A Custom Leather Girth
A long shaped girth with wide, super soft leather lined padding and space for elbows. The outer shell being stiff, gives a wide supportive area with no stretch. A girth like this will last for decades if cared for appropriately.
An old girth popular in the 1970’s which today, still has plenty of life left. A single wide cotton band which takes the horses shape well With no stretch and good bearing surface this is another comfortable, horse friendly girth. These are best hand washed in warm water and scrubbed with a nailbrush. The girth shown does not have the modern roller buckles but they could easily be changed by a saddler.
Now we’ll look at some of the worst offenders for horse comfort. You can see from the inset picture that even when draped across the gate these girths cannot distribute pressure equally across their width. Factors that cause this include parallel stitched lines, padded center panels and central buckles as commonly fitted on humane girths.
Padded Cotton Girth
These have always been a popular girth, and indeed, still are. Possibly because they are a cheaper girth which feels soft to touch and are available in a variety of colours. However, this style of girth collapse in the middle and where the pressure is greatest at the bottom of the ribcage, only offer a very narrow area of support.
Another Girth of Similar Design
An attempt has been made to keep the girth shape by the addition of two outer nylon tapes, however, as you can see, it still fails to give a constant bearing surface. And in fact, would have been better off without the tapes. Whist these are old girths, there are many still on the market today with the same design and material.
A long girth made from a tough, long lasting nylon. The material used on this girth is also used on other girth designs. This material is it’s biggest problem. Because of the parallel stitching along its length, it causes the girth to completely collapse when tight. Another point worth making with the humane style girths is that the buckles on each end are joined by a single nylon strap. If the stitching were to fail, there would be no fixed buckle on that side of the girth. Not a good situation to be in!
A long, shaped girth made from anti-chaff material, well bound edges and a good bearing surface. What lets this girth down is the single sided elastic inserts. This girth style ranks amongst the highest of girthing sins. So with this girth, the elastic is only double thickness giving a lot of stretch and very little resistance to saddle movement. This causes the saddle to tip away from the elastic insert end.

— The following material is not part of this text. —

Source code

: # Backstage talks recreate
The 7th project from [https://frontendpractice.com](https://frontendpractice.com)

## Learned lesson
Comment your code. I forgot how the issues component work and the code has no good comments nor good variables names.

As this only happens on one side, the resultant movement will make the horse very sore in his withers and often atrophy can be seen on the opposite side to that of the elastic insert. So why not just change the girth around from time to time? Well, that would make your horse sore on both sides….

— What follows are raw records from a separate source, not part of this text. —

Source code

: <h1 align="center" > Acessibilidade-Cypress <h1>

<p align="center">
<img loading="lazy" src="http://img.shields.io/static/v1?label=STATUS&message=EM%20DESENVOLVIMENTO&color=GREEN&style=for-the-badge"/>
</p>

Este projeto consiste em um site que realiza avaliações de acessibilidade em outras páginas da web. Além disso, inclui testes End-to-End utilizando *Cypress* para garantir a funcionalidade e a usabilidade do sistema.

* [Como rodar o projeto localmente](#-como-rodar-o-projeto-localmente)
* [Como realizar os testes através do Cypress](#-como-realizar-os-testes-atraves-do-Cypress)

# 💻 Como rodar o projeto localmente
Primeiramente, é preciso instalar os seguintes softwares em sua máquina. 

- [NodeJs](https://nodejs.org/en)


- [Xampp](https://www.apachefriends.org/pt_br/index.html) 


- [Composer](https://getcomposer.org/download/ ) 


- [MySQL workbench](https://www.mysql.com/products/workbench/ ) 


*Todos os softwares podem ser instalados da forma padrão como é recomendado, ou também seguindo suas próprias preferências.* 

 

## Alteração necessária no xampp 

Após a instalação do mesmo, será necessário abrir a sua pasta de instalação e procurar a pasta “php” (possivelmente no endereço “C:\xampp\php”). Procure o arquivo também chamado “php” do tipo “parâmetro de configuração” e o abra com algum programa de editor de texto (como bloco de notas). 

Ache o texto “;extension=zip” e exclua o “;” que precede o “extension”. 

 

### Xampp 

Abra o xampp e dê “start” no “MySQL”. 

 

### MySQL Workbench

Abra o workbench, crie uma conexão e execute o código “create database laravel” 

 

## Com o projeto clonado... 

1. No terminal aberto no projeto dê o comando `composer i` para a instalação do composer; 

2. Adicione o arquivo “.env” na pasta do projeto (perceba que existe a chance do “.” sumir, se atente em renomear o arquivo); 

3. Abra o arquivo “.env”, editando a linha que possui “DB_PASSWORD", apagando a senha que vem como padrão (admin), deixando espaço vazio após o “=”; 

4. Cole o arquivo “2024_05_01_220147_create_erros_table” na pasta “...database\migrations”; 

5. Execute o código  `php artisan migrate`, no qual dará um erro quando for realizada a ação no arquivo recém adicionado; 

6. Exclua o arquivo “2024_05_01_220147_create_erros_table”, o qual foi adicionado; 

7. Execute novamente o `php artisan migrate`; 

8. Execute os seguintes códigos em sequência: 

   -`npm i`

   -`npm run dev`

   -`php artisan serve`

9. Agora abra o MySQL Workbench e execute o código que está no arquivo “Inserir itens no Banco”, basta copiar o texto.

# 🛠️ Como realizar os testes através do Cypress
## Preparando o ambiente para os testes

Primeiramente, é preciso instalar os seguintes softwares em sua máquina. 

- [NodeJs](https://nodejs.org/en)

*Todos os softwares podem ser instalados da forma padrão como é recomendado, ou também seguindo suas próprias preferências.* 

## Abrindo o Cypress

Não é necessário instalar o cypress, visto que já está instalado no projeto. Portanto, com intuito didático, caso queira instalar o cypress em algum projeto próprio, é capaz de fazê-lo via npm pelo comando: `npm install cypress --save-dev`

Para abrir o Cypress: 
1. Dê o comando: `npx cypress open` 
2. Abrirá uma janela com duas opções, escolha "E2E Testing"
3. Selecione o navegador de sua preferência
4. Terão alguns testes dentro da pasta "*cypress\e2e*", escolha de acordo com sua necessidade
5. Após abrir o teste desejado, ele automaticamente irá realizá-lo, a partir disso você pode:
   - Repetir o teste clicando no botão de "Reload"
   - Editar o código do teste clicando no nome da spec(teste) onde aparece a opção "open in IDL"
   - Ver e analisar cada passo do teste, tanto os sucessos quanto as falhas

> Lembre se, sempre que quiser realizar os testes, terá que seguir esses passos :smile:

Other points worth remembering
When fitting a dressage girth…
– Choose the material most suitable for the job it has to do. For example, a treeless saddle will be far more stable when used with a neoprene girth.

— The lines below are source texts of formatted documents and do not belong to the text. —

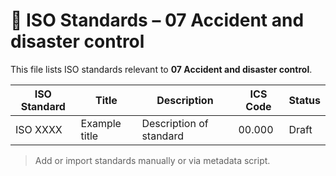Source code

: # 📄 ISO Standards – 07 Accident and disaster control

This file lists ISO standards relevant to **07 Accident and disaster control**.

| ISO Standard | Title | Description | ICS Code | Status |
|--------------|-------|-------------|----------|--------|
| ISO XXXX     | Example title | Description of standard | 00.000 | Draft |

> Add or import standards manually or via metadata script.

– Use the longest girth possible. This will keep the buckles and buckle surround up away from the elbows when they move. Also, it will minimise the area of skin or hair which could get trapped between the girth straps. The girth shown here is too short.
Checking your girth tension…
– When checking the tension of the girth mounted, it is commonplace to lean forward and slip a hand under the girth just below the saddle flap. But, when you lean forwards, all of the weight goes into the front of the saddle which pushes down into the muscles either side of the wither making the girth appear slacker than when you are sitting upright in the middle of the saddle. It is better to lift a leg forward and feel how much slack there is on the girth buckle. Also, the tightest point of the girth is where we can’t check when mounted. This is underneath on the horse’s sternum. In an ideal world, someone on the ground would check the girth so they could feel down the sides and around the bottom.